Telehealth expansion

As employees become more comfortable using the technology, they will want greater telehealth coverage. One way the pandemic has already contributed to this is by increasing the number of healthcare providers who offer their services virtually.

“In the past, typically if you wanted to use telehealth you were going to see somebody other than your normal provider. Now we're seeing providers who previously were not providing telehealth to their own regular patients investing in finding ways to do that so that they can continue those relationships and take care of their patients during the pandemic,” Delbanco says.

Now that the pandemic has pushed employees into using telehealth, the demand for new services will likely increase as well.

“This is going to be a huge area in the future.
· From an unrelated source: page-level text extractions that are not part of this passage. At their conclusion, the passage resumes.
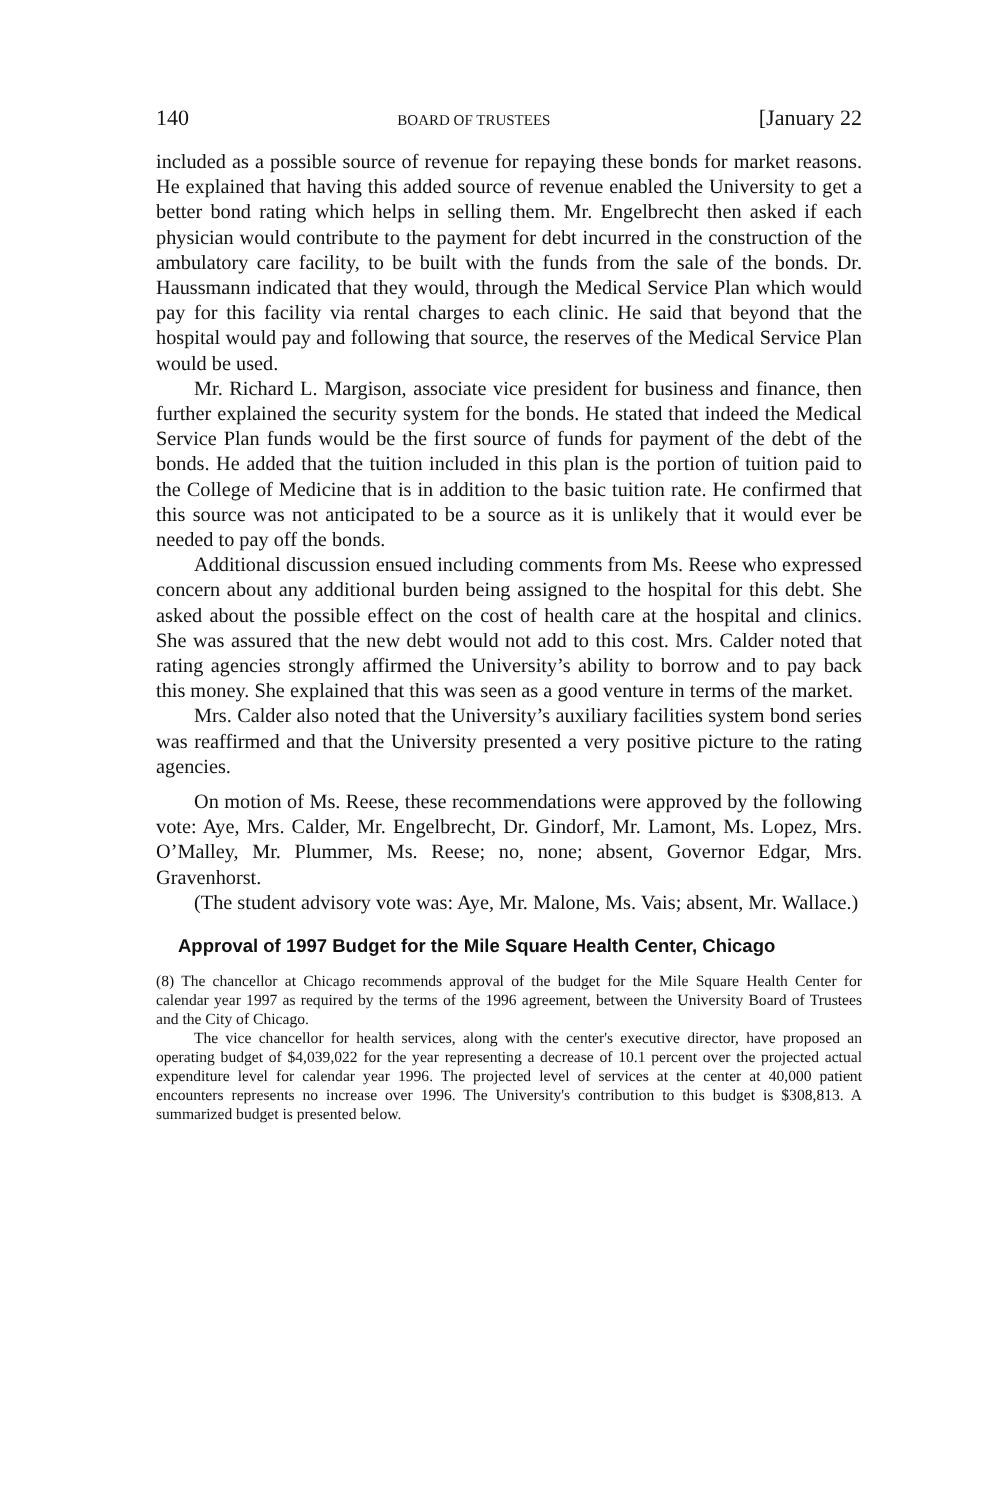140 BOARD OF TRUSTEES [January 22
included as a possible source of revenue for repaying these bonds for market reasons. He explained that having this added source of revenue enabled the University to get a better bond rating which helps in selling them. Mr. Engelbrecht then asked if each physician would contribute to the payment for debt incurred in the construction of the ambulatory care facility, to be built with the funds from the sale of the bonds. Dr. Haussmann indicated that they would, through the Medical Service Plan which would pay for this facility via rental charges to each clinic. He said that beyond that the hospital would pay and following that source, the reserves of the Medical Service Plan would be used.
Mr. Richard L. Margison, associate vice president for business and finance, then further explained the security system for the bonds. He stated that indeed the Medical Service Plan funds would be the first source of funds for payment of the debt of the bonds. He added that the tuition included in this plan is the portion of tuition paid to the College of Medicine that is in addition to the basic tuition rate. He confirmed that this source was not anticipated to be a source as it is unlikely that it would ever be needed to pay off the bonds.
Additional discussion ensued including comments from Ms. Reese who expressed concern about any additional burden being assigned to the hospital for this debt. She asked about the possible effect on the cost of health care at the hospital and clinics. She was assured that the new debt would not add to this cost. Mrs. Calder noted that rating agencies strongly affirmed the University’s ability to borrow and to pay back this money. She explained that this was seen as a good venture in terms of the market.
Mrs. Calder also noted that the University’s auxiliary facilities system bond series was reaffirmed and that the University presented a very positive picture to the rating agencies.
On motion of Ms. Reese, these recommendations were approved by the following vote: Aye, Mrs. Calder, Mr. Engelbrecht, Dr. Gindorf, Mr. Lamont, Ms. Lopez, Mrs. O’Malley, Mr. Plummer, Ms. Reese; no, none; absent, Governor Edgar, Mrs. Gravenhorst.
(The student advisory vote was: Aye, Mr. Malone, Ms. Vais; absent, Mr. Wallace.)
Approval of 1997 Budget for the Mile Square Health Center, Chicago
(8) The chancellor at Chicago recommends approval of the budget for the Mile Square Health Center for calendar year 1997 as required by the terms of the 1996 agreement, between the University Board of Trustees and the City of Chicago.
The vice chancellor for health services, along with the center's executive director, have proposed an operating budget of $4,039,022 for the year representing a decrease of 10.1 percent over the projected actual expenditure level for calendar year 1996. The projected level of services at the center at 40,000 patient encounters represents no increase over 1996. The University's contribution to this budget is $308,813. A summarized budget is presented below.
As more people get smartphones and are able to take advantage of the new technology, they're going to want more and more services, and I think the providers are going to make that available,” Boress says. “It's clearly not the wave of the future; the future is here.”

Offering more health services virtually can help further realize the benefits of telehealth by continuing to reduce costs for employers while saving time and expanding access for employees.

“Because of the pandemic, many more people have had a chance to try telehealth even if they didn't want to. The hope is that now that they've experienced it, it becomes part of the way they think about how to use the healthcare system,” Delbanco says.